The scientific revolution helped open our eyes to the fact that living things are made of the same stuff as non-living things. By the early 1800s, it was possible for scientists to synthesize an organic molecule (urea). In the twentieth century, quantum physicists wondered if life defied the laws of physics that governed the rest of the universe. But molecular biology made clear that it didn’t.

So, ultimately, putting together a synthetic organism would simply confirm what scientists have known for a long time. The challenge to the project is not conceptual, but technical. And if you actually read the paper in which Venter’s team report the latest step in their project, it is supremely, fiendishly technical. They have a lot more tedium to survive before they create new life. And once they figure out how to build a viable genome and get it safely into a host cell, and if the two can cooperate nicely, what else would you expect but for life to emerge?

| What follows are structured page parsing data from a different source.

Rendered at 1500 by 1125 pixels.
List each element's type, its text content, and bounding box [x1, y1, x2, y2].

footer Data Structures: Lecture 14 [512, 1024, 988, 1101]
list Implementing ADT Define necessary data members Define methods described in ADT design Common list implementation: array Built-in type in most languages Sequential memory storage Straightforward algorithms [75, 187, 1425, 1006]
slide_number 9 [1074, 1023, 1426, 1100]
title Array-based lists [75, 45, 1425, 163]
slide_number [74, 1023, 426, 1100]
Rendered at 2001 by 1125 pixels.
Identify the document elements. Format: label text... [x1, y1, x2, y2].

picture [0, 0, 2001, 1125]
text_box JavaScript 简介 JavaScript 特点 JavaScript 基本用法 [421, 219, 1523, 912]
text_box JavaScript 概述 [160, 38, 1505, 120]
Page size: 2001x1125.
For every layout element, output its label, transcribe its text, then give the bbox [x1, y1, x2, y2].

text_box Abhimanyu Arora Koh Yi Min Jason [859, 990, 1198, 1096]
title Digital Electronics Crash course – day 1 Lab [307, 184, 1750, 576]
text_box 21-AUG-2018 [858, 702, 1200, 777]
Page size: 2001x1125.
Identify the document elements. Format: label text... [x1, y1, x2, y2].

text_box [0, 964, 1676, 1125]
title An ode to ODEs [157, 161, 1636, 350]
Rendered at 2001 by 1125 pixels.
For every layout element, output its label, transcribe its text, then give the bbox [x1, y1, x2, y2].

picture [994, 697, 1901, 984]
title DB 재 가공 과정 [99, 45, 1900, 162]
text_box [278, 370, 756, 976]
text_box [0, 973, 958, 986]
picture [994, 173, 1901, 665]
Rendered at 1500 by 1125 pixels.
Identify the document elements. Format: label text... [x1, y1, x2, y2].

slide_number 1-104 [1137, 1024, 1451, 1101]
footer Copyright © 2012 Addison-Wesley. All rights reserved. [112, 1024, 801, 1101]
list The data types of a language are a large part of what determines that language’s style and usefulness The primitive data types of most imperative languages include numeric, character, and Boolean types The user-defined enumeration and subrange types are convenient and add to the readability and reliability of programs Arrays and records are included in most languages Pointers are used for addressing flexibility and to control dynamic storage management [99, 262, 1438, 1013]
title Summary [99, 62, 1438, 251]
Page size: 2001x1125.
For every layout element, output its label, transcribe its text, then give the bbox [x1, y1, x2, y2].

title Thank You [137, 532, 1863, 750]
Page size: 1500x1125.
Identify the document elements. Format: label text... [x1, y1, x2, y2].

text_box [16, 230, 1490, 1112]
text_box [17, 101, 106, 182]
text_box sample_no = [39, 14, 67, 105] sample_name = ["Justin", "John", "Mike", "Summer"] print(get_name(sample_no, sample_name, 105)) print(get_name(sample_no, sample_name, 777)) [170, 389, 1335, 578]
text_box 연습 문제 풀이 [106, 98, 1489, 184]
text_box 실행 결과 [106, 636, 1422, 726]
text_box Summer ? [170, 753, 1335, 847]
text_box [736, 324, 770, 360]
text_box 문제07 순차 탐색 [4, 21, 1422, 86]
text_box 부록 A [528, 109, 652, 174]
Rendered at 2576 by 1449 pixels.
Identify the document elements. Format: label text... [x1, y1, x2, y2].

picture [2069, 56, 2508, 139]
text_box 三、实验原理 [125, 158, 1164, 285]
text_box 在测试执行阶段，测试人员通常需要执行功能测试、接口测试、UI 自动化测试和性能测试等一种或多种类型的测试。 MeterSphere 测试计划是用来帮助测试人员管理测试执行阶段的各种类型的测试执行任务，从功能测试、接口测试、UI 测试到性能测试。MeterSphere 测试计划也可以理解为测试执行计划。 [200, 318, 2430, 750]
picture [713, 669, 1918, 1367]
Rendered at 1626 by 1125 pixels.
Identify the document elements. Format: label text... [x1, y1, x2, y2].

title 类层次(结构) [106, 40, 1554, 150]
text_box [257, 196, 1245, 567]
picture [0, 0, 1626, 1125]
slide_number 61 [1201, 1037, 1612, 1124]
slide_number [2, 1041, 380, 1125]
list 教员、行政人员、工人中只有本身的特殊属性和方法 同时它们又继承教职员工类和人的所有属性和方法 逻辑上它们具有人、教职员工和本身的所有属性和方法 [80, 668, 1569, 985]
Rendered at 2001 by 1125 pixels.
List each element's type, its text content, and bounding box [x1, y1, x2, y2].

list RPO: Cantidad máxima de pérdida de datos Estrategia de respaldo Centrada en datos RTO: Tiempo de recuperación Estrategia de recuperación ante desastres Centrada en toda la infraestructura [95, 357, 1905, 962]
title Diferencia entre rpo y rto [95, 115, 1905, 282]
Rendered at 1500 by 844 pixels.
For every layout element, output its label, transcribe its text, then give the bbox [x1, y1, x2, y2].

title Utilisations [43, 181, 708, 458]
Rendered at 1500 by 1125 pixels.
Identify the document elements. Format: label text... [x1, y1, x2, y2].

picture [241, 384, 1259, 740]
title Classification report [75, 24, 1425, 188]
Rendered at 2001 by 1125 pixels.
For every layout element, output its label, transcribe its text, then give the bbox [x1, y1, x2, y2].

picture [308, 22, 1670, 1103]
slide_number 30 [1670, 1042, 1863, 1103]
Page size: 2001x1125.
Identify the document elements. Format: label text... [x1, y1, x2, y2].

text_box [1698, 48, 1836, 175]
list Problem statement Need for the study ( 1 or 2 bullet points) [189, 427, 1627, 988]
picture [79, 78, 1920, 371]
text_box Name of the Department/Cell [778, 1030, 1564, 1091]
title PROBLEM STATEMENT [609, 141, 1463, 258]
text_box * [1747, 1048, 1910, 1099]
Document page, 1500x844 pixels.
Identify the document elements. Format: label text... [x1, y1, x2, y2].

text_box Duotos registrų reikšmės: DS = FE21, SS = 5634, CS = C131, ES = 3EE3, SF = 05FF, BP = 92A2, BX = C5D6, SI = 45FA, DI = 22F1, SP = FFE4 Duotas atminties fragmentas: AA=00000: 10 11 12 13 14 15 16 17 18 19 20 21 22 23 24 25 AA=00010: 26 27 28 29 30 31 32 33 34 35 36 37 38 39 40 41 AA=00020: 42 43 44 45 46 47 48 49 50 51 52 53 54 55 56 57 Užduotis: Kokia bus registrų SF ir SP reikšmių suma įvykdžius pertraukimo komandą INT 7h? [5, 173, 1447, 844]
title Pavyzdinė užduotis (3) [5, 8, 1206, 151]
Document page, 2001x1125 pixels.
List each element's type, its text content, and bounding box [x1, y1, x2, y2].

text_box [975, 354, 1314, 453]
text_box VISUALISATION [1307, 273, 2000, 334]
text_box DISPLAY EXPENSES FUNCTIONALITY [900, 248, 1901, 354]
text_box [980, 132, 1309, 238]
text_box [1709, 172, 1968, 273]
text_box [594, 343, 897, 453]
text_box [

There is a lot we don’t understand about life, of course, but Venter’s project isn’t going to answer all the questions. We are a long way from playing God. The scientists didn’t assemble the fragments of DNA by themselves, nor did they program robots to do so. Instead, they injected the fragments into E. coli, and let the bacteria do the job themselves. Eventually, it turned out that E. coli could only build up a quarter of the genome. The scientists don’t quite know why. So they injected those big chunks of Mycoplasma DNA into yeast. Lo and behold, the yeast were able to finish up the job for the scientists. They don’t quite know how the yeast did their own biochemical magic either. I would assume that God would have this kind of stuff figured out.

When and if Venter’s team does create a viable synthetic life form, our ignorance will still remain profound. Out of 382 genes that the scientists have identified as potentially essential, 110 of them are absolute mysteries. Scientists have almost no idea what they’re for. There’s nothing unusually mysterious about Mycoplasma’s genes–other species have genomes loaded with genes of unknown functions. Scientists have gotten very good at manipulating genes–at copying them or using them to make biotechnology products like insulin–but they still know relatively little about how genes work together in living things.

Creating a new living thing will just mean creating a new set of mysteries. To solve them, scientists will have to plod away with a vast number of experiments. Only then will they get a deeper understanding of life. If we’re lucky, we’ll be alive to read the headlines. Then, maybe, the tingle will kick in.